Não se trata de um questionamento novo —o ex-presidente americano Barack Obama, negro filho de mãe branca e pai negro que o deixou na infância, abordava a questão com frequência—, mas que permanece necessário. A masculinidades negra, no documentário, é abordada pelo sociólogo Túlio Custódio. Ele sugere que os negros buscam se aproximar do que é ser homem para deixarem a condição de negros construída por um racismo estrutural. “A categoria existencial do homem é a do homem branco. Esse é o homem ideal. O homem negro nunca vai ser o ideal. Esse negro sempre estará correndo atrás do prejuízo, buscando ocultar o lugar do homem negro e se aproximar do branco”, reflete.

Há também que se falar sobre as masculinidades de homens não heterossexuais e transexuais. Homens trans, por exemplo, se deparam com os padrões de masculinidade se colocam como homens para o mundo. É o que diz Lam Matos, cenotécnico e homem trans. “Quando eu me coloco como homem para a sociedade, ela me cobra uma postura de homem. É muito recorrente entre homens trans que começam a assumir papéis masculinos que parem de chorar. Eu parei de chorar; me vejo obrigado a seguir um padrão para ser aceito como homem”, conta no filme.

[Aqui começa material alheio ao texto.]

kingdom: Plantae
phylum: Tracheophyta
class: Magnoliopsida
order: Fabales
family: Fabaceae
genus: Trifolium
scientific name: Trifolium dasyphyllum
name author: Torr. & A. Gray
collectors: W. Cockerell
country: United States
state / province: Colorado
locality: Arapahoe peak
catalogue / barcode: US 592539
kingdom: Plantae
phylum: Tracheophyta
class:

O documentário O Silêncio dos Homens estreou nesta quinta (29) em 239 sessões públicas, em espaços abertos, registradas por grupos de homens e mulheres em todo o país. Agora, com o filme pronto e disponível gratuitamente no YouTube, Valadaresme conta que o sonho cresceu. “todo o projeto está conectado ao nosso sonho, um tanto utópico, de ver surgir pelo menos um grupo de transformação das masculinidades em cada um dos 5570 municípios brasileiros.”